A meta-analysis provides a summary statistic for outcomes tested in several trials. One of the challenges with having several trials addressing the same outcome is how to account for varying estimates of effects. This meta-analysis found fairly consistent results in that 66 of the 75 effects calculated for the trials were greater than zero. Meta-analysis provides further opportunities to investigate such variability and generate hypotheses.2 These calculations do not demonstrate causation, but can provide suggestions about factors that can guide future research and make suggestions about factors that are important for clinical developments.

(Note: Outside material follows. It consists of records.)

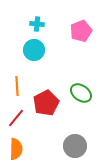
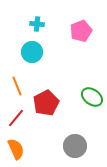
cyan circle: moved 2 px left, 2 px down
orange line: rotated 18 degrees counterclockwise
green ellipse: moved 11 px right, 4 px down
orange semicircle: rotated 25 degrees counterclockwise
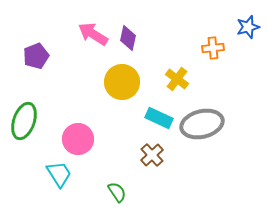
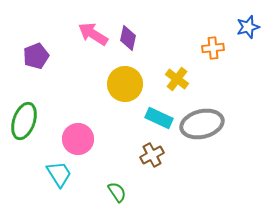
yellow circle: moved 3 px right, 2 px down
brown cross: rotated 15 degrees clockwise
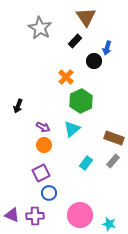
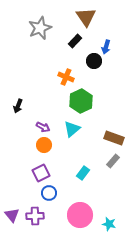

Based on these results, exercise programs had better outcomes when they involved individual sessions lasting longer than 30 minutes. Programs of 3-12 weeks duration had better outcomes, but the reasons for this are unclear. The reviewers speculated that it might be connected to adherence. However, about one-third of the studies did not report information on adherence, which would be important for future studies to record. The time frame over which participants were asked to evaluate their anxiety was also correlated to effect size. Eighty percent of the studies asked about anxiety over the previous week, while anxiety measured over a longer time frame showed greater reductions. The reviewers suggested that researchers should ask about longer-term anxiety levels as this could confirm if exercise has longer-lasting effects. Other nonsignificant findings were also interesting. For example, little difference in effect size was found for age, gender, or whether exercise guidelines met contemporary intensity recommendations.

This meta-analysis was carefully designed and conducted according to the QUOROM statement.3 These guidelines are intended to improve the quality of reports of meta-analyses, just as the CONSORT statement is designed to improve the quality of RCT reports. The meta-analysis provides clear evidence for the recommendation of exercise programs for those with many chronic illnesses. However, further research is needed before many of the details of such programs can be reliably translated into clinical guidelines.

References

1. Valentine JC, Cooper H. Effect Size Substantive Interpretation Guidelines: Issues in the Interpretation of Effect Sizes. Washington, DC: What Works Clearinghouse; 2003.

2. Rosenthal R, DiMatteo MR. Meta-analysis: Recent developments in quantitative methods for literature reviews. Annu Rev Psychol 2001;52:59-82.

3. Moher D, et al. Improving the quality of reports of meta-analyses of randomised controlled trials: The QUOROM statement: Quality of reporting of meta-analyses. Lancet 1999;354:1896-1900.